*Exercise instructions*. Reproduce the material below verbatim, from its first line through the line that contains "يَتَصَدَّرُ مُناقَشاتِ القاهرة", including both of those lines.

*Given records*.
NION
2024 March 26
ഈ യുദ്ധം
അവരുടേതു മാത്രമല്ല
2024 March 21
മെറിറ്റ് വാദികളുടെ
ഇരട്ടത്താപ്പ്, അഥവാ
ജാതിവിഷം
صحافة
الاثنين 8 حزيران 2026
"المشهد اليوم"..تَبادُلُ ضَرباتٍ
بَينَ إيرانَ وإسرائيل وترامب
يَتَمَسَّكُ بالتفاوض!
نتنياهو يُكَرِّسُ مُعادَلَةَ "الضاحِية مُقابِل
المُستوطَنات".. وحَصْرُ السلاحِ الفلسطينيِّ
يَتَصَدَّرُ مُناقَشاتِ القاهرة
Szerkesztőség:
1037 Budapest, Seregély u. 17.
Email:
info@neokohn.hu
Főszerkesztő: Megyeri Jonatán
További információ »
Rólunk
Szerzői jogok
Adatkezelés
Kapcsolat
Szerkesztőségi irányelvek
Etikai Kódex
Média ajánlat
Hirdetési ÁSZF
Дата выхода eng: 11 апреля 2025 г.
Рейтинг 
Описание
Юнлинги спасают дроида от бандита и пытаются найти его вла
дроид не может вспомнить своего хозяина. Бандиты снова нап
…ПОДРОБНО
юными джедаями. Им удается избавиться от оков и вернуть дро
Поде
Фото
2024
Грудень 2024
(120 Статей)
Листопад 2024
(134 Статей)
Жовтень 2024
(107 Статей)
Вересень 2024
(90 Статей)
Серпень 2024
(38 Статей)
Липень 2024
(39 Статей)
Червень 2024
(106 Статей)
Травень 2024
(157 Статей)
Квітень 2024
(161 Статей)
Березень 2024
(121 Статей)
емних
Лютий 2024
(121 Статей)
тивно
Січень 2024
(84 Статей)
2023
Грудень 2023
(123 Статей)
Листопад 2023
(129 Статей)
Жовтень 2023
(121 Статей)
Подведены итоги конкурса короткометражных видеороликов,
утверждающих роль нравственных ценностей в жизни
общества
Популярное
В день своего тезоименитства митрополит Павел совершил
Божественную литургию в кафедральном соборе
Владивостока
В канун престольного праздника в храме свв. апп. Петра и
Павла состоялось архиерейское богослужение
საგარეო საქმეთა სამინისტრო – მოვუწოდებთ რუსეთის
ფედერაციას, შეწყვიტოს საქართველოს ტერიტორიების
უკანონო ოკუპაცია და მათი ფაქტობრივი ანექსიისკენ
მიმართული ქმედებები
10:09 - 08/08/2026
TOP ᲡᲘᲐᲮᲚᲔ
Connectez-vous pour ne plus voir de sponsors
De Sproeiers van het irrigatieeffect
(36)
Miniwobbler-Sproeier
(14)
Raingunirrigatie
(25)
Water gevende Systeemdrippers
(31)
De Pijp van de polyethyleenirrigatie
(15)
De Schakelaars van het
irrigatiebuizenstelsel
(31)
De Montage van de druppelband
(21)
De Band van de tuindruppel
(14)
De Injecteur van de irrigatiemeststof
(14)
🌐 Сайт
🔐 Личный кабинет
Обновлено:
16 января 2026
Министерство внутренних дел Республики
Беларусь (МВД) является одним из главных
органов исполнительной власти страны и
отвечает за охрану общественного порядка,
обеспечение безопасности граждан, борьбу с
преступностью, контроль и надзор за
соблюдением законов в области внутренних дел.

*The completed task*.
NION
2024 March 26
ഈ യുദ്ധം
അവരുടേതു മാത്രമല്ല
2024 March 21
മെറിറ്റ് വാദികളുടെ
ഇരട്ടത്താപ്പ്, അഥവാ
ജാതിവിഷം
صحافة
الاثنين 8 حزيران 2026
"المشهد اليوم"..تَبادُلُ ضَرباتٍ
بَينَ إيرانَ وإسرائيل وترامب
يَتَمَسَّكُ بالتفاوض!
نتنياهو يُكَرِّسُ مُعادَلَةَ "الضاحِية مُقابِل
المُستوطَنات".. وحَصْرُ السلاحِ الفلسطينيِّ
يَتَصَدَّرُ مُناقَشاتِ القاهرة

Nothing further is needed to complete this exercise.